The results of our previous European studies (Mollenkopf et al., 2005, 2006) back up this supposition. The most important variable in almost all domain-specific appraisals and satisfaction with life in general was the ability to move about. Moreover, participation in a great diversity of outdoor activities and/or the satisfaction with one’s opportunities to move about and pursue desired activities contributed substantially to both satisfaction with life in general and emotional well-being. Similarly, English studies found that poor morale became increasingly prevalent among older individuals with worsening mobility (Holland et al., 2005).

────────────────────

• _WHAT IS REQUIRED_:
Answer the following questions about the passage on mobility and well-being above.
(a) Which variable was the most important in almost all domain-specific appraisals and in satisfaction with life in general in the earlier European studies?
(b) To which two outcomes did participation in a great diversity of outdoor activities contribute substantially?
(c) According to the English studies, what became increasingly prevalent among older individuals with worsening mobility?

• _GIVEN ENTRIES_:
────────────────────

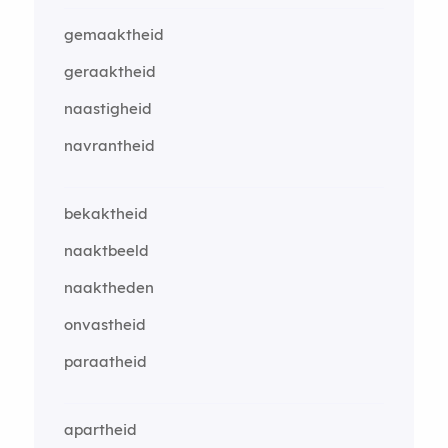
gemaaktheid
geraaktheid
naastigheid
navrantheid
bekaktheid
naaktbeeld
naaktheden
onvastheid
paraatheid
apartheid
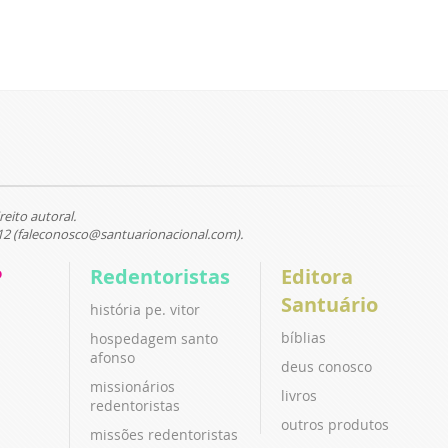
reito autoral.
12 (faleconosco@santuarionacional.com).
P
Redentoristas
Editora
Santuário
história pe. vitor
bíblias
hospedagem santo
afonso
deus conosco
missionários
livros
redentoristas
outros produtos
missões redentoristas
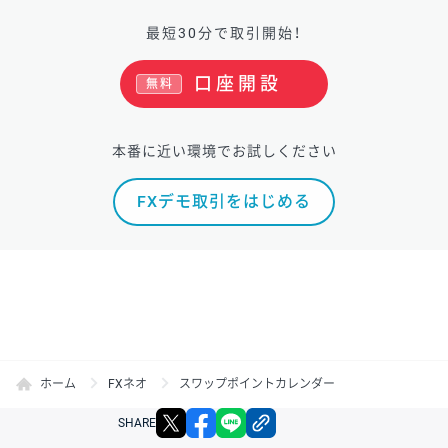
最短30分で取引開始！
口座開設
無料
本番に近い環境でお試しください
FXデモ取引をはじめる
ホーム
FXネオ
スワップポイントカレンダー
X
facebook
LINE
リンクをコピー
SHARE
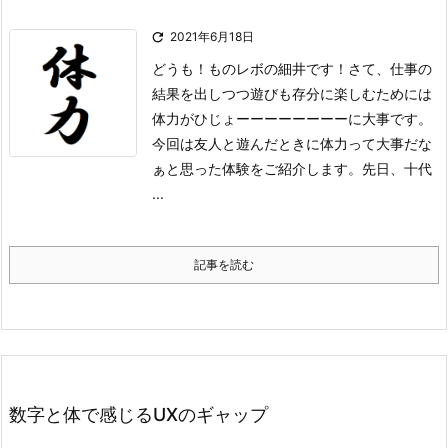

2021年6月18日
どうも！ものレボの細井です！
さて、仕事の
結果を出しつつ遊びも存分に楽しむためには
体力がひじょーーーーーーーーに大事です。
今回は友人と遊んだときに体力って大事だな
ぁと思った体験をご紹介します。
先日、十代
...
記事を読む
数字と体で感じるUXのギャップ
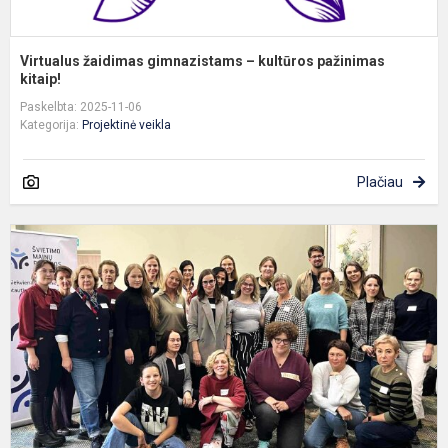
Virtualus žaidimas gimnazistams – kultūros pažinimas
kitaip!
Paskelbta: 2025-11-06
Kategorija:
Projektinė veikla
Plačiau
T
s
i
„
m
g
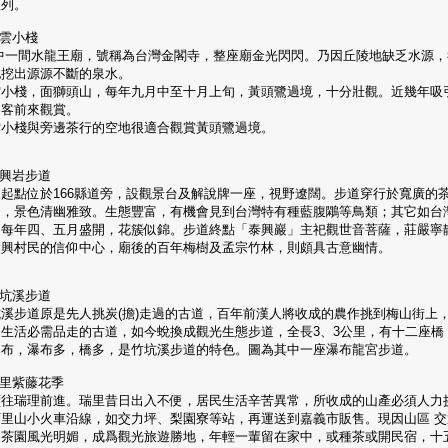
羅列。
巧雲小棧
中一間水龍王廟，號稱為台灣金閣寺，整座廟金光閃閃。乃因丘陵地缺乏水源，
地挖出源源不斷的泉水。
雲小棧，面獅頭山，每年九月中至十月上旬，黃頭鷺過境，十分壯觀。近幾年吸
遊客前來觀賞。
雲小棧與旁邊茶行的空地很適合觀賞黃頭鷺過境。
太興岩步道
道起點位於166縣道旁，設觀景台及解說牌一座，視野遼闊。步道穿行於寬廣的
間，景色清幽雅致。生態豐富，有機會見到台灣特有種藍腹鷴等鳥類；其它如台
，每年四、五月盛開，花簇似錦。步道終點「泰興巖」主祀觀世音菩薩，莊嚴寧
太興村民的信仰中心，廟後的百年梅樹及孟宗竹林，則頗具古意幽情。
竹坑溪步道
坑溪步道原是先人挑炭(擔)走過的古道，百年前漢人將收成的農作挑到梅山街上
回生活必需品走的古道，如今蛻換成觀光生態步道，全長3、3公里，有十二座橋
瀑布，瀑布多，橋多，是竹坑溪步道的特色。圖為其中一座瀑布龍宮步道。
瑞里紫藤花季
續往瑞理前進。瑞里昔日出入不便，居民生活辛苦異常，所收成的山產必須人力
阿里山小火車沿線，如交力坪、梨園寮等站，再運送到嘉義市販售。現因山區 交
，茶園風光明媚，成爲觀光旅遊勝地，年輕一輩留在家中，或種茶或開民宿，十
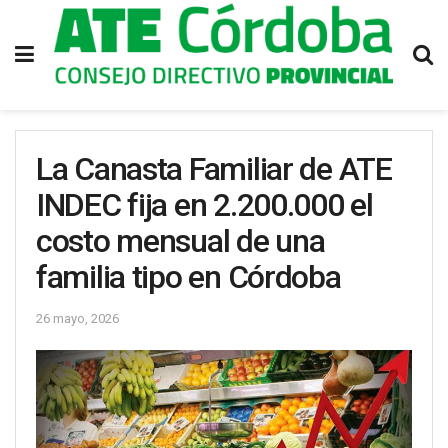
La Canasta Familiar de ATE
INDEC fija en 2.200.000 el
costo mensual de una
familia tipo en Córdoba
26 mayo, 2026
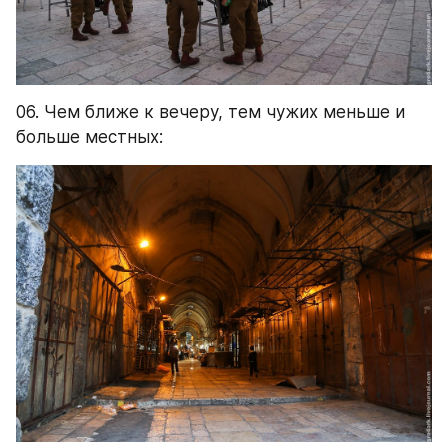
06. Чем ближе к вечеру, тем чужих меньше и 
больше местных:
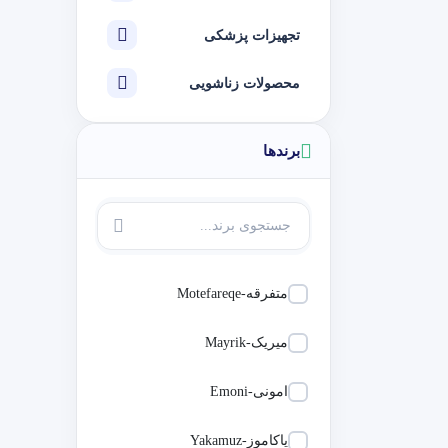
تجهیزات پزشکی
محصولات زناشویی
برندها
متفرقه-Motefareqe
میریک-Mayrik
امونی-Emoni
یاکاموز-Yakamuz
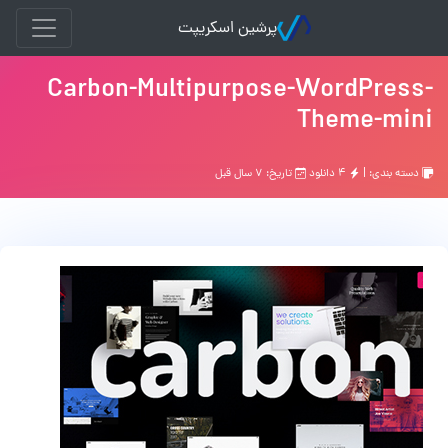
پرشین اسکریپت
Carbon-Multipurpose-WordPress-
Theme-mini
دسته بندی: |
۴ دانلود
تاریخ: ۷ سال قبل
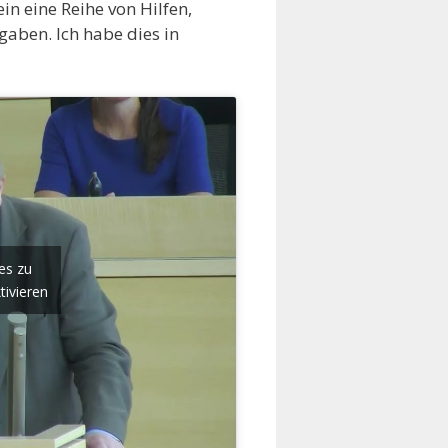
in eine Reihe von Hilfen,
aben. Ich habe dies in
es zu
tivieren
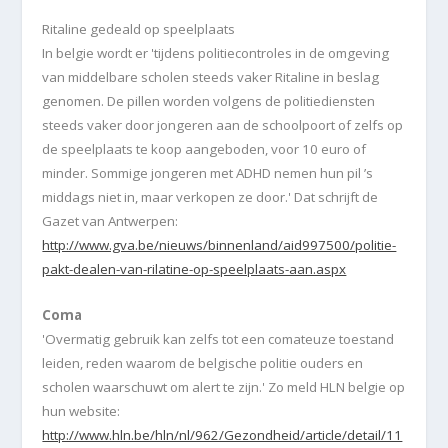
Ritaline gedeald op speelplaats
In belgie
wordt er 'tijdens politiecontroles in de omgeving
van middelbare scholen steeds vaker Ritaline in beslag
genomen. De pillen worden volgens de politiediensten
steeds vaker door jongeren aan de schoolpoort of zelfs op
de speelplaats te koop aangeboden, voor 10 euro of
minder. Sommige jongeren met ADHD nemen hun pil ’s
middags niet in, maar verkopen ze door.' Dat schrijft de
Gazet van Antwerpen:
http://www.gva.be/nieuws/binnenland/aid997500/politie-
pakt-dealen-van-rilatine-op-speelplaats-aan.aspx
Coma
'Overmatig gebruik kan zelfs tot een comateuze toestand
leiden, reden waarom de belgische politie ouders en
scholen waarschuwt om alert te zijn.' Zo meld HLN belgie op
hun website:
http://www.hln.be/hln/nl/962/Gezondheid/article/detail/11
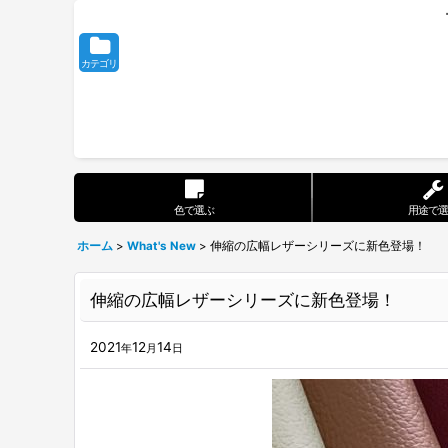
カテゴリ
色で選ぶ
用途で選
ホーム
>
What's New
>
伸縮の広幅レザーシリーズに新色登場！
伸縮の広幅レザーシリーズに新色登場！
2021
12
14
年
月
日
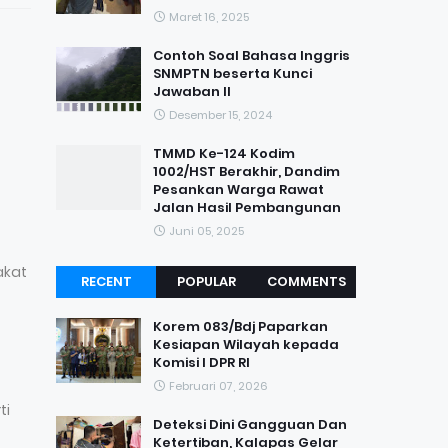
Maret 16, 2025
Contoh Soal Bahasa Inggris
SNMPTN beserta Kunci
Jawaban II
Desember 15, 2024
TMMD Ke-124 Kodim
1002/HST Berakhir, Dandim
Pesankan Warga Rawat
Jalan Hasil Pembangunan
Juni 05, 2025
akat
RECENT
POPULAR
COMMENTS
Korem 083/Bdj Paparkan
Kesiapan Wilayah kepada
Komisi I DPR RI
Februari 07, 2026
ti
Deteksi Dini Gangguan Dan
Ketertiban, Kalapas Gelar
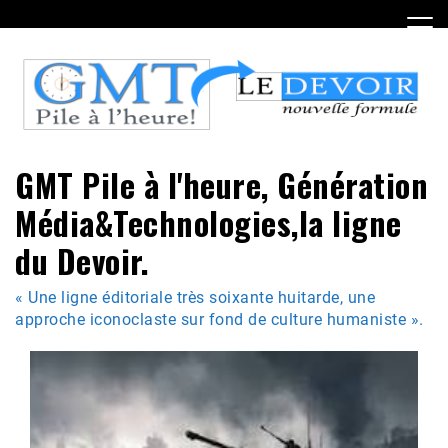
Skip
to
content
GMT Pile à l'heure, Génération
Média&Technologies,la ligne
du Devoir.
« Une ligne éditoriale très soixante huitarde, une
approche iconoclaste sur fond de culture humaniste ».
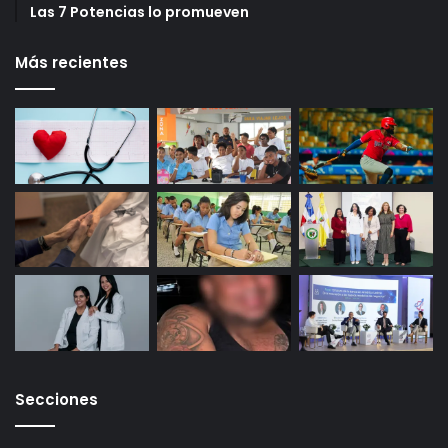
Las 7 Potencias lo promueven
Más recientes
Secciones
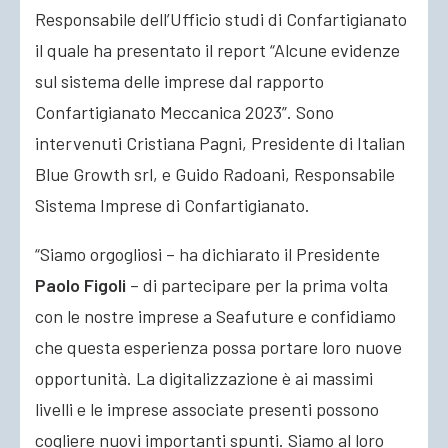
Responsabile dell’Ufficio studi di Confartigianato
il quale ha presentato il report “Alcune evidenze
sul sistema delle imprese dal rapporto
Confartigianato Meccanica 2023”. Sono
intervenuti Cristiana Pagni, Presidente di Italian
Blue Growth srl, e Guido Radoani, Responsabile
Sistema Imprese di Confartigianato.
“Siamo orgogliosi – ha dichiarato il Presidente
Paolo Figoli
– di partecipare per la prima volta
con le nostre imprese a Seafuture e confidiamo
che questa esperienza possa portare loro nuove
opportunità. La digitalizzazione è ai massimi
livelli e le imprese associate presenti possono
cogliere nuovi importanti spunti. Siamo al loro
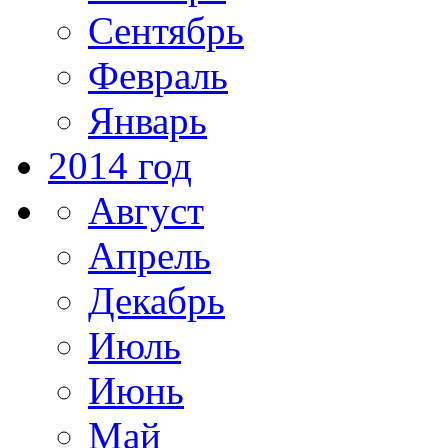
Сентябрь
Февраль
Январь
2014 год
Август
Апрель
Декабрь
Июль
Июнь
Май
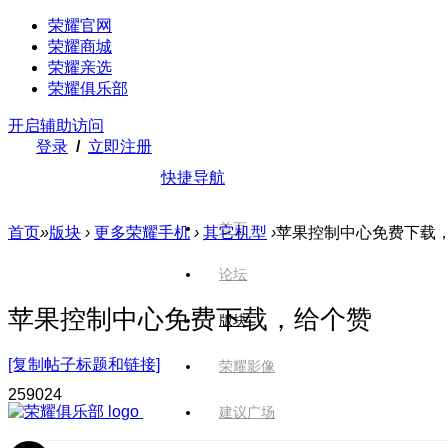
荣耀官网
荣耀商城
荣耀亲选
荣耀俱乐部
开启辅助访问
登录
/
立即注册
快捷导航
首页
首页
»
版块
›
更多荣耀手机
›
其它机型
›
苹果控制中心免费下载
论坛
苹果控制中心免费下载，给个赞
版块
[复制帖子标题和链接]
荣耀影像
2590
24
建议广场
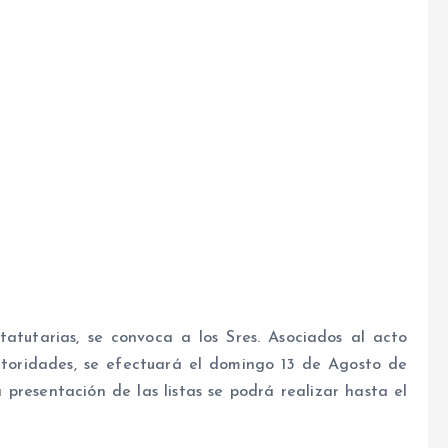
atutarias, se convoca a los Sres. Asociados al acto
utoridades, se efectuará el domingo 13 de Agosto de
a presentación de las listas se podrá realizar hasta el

────────────────────

• _EXERCISE OUTPUT_:
(a) The ability to move about.
(b) Satisfaction with life in general and emotional well-being.
(c) Poor morale.